*** Data to use ***

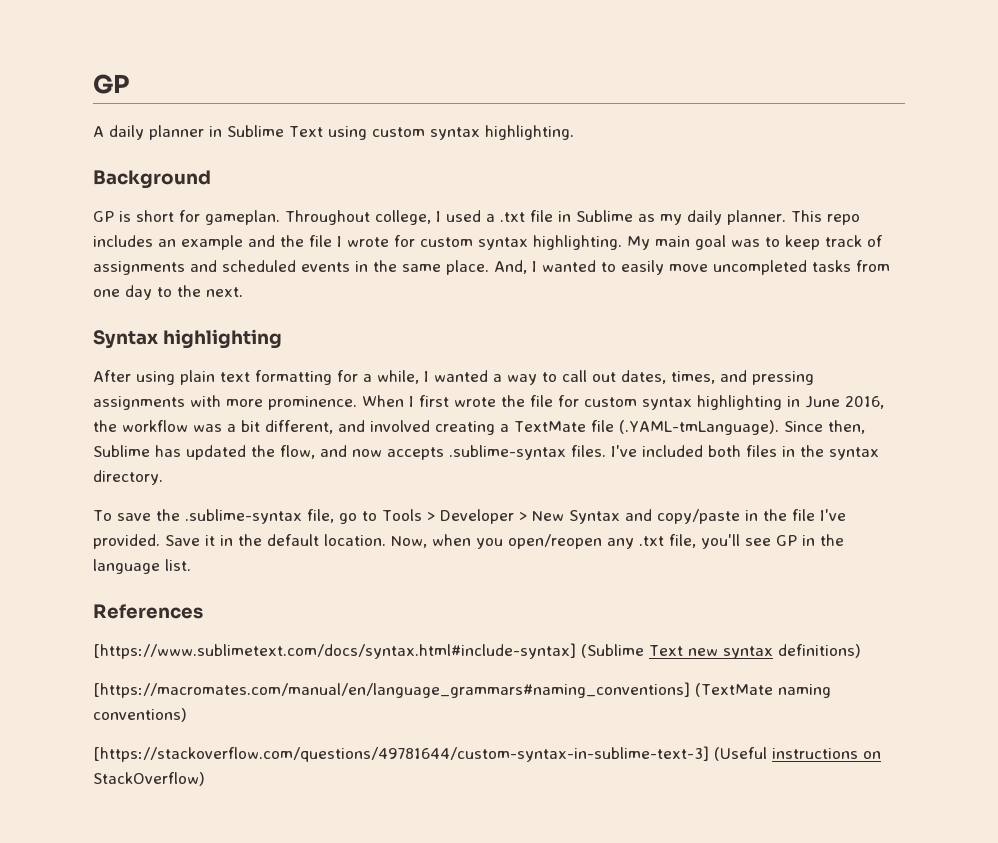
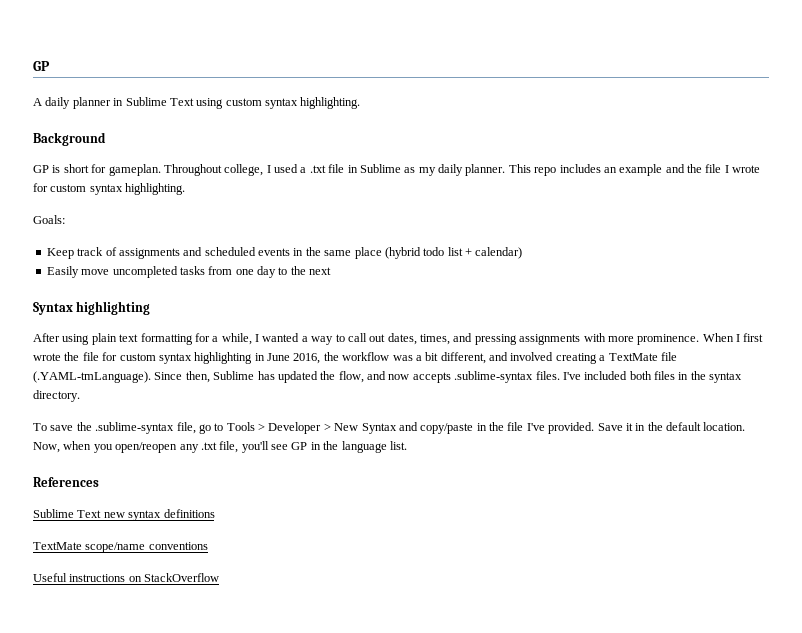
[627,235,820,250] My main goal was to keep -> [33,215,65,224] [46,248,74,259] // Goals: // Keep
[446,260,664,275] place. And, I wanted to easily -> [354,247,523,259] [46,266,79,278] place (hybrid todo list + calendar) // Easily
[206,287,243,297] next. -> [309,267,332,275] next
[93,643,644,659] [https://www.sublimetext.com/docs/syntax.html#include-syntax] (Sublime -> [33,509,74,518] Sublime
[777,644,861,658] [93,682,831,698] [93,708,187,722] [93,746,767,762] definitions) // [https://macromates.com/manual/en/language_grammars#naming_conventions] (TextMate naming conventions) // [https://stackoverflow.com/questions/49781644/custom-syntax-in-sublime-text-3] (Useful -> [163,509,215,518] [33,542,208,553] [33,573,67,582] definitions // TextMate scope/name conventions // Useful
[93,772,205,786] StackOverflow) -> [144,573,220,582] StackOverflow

*** End of Data to use ***

Your assignment. Output the entries above exactly as given, but strip out the pictures.

Solution for this task.
[627,235,820,250] My main goal was to keep -> [33,215,65,224] [46,248,74,259] // Goals: // Keep
[446,260,664,275] place. And, I wanted to easily -> [354,247,523,259] [46,266,79,278] place (hybrid todo list + calendar) // Easily
[206,287,243,297] next. -> [309,267,332,275] next
[93,643,644,659] [https://www.sublimetext.com/docs/syntax.html#include-syntax] (Sublime -> [33,509,74,518] Sublime
[777,644,861,658] [93,682,831,698] [93,708,187,722] [93,746,767,762] definitions) // [https://macromates.com/manual/en/language_grammars#naming_conventions] (TextMate naming conventions) // [https://stackoverflow.com/questions/49781644/custom-syntax-in-sublime-text-3] (Useful -> [163,509,215,518] [33,542,208,553] [33,573,67,582] definitions // TextMate scope/name conventions // Useful
[93,772,205,786] StackOverflow) -> [144,573,220,582] StackOverflow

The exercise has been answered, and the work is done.